Then she wept and the sound killed me, cracking with the thunder, but so much smaller.
Such is the stuff of Carol Ann Reid. I think it is fitting that she drove through a fierce thunderstorm.
Her Daddio, one George Reid, could appear to anyone like a fierce thunderstorm with his booming voice and his thick Scottish brogue. But he was really a soft Scottish toffee, a bold lover in love with the lovely Nan, with whom he was about to celebrate their 59th anniversary.
When I was a kid he was a daunting figure. Always kind and sweet, but with a boom of a voice that I laid in wait to hear lest I should act out. But it never came, this reprimand, however deserved. It came in the sound of the pipes, which he played with such skill and pride and passion that it breaks my heart that I did not realize the scope of it then. It was simply to me, a big big sound from a big big man. I would sit in awe with my best friend, his daughter Carol Ann at my side, listening to her Dad.
He would play and we would listen. Then he would smile and we would melt in his love.
He lived to love, and boy did he hit the jackpot. Nan, his loving devoted wife, Carol Ann, first born and the heart of my heart, Heather, Kirk, Craig, and Wendy. How I would love to travel back there and live those innocent memories.
I am heartbroken for you all tonight. Each child, grandchild, and great-grandchild. George Reid has left us.
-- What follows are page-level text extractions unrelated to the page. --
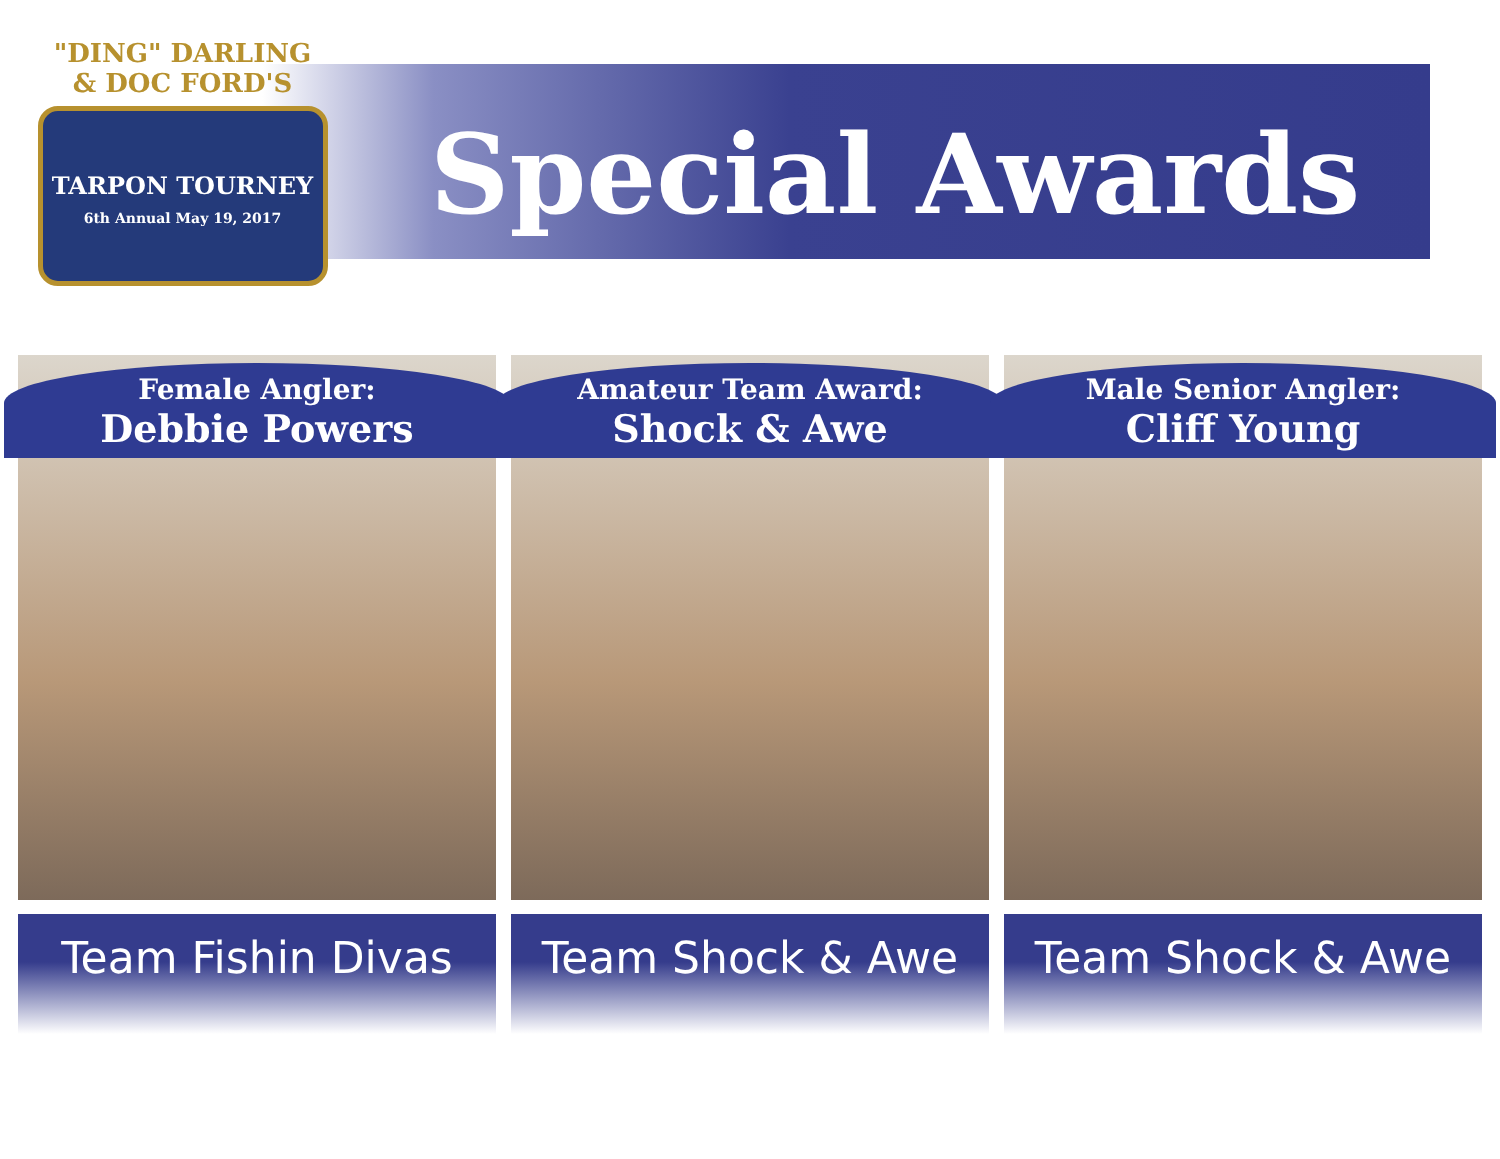"DING" DARLING
& DOC FORD'S
TARPON TOURNEY
6th Annual May 19, 2017
Special Awards
Female Angler:
Debbie Powers
Team Fishin Divas
Amateur Team Award:
Shock & Awe
Team Shock & Awe
Male Senior Angler:
Cliff Young
Team Shock & Awe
And we are taking notice.
Barbara: I am so sorry for your loss, Deb, for your dear friend Carol Ann’s loss, for the loss borne by her entire family, and for the loss of another great man.
It’s funny this business of so many souls and so little time to know them all.
I often read those tributes in the paper to a stranger’s life lived––I don’t know why I read them exactly, I’m not morbid. But of course reading them leaves me with a profound sense of sorrow. It suddenly occurs to me that this (possibly morbid) urge comes from the unsettling sense of not knowing them. As if I ought to have known them. As if it was some mean hiccup in the fabric of the universe that prevented me from knowing them, and not a simple logistical reality.
It feels patently unfair that we can’t know them all. It feels not right somehow.
It must be that ancient tie we have to one another through our tribal roots. That long-ago ancestor deep within my soul wants to rear up and don the primitive mourning garb and ululate in unison with all of you. Another of our friends, of our tribe (and we are one tribe), has passed away.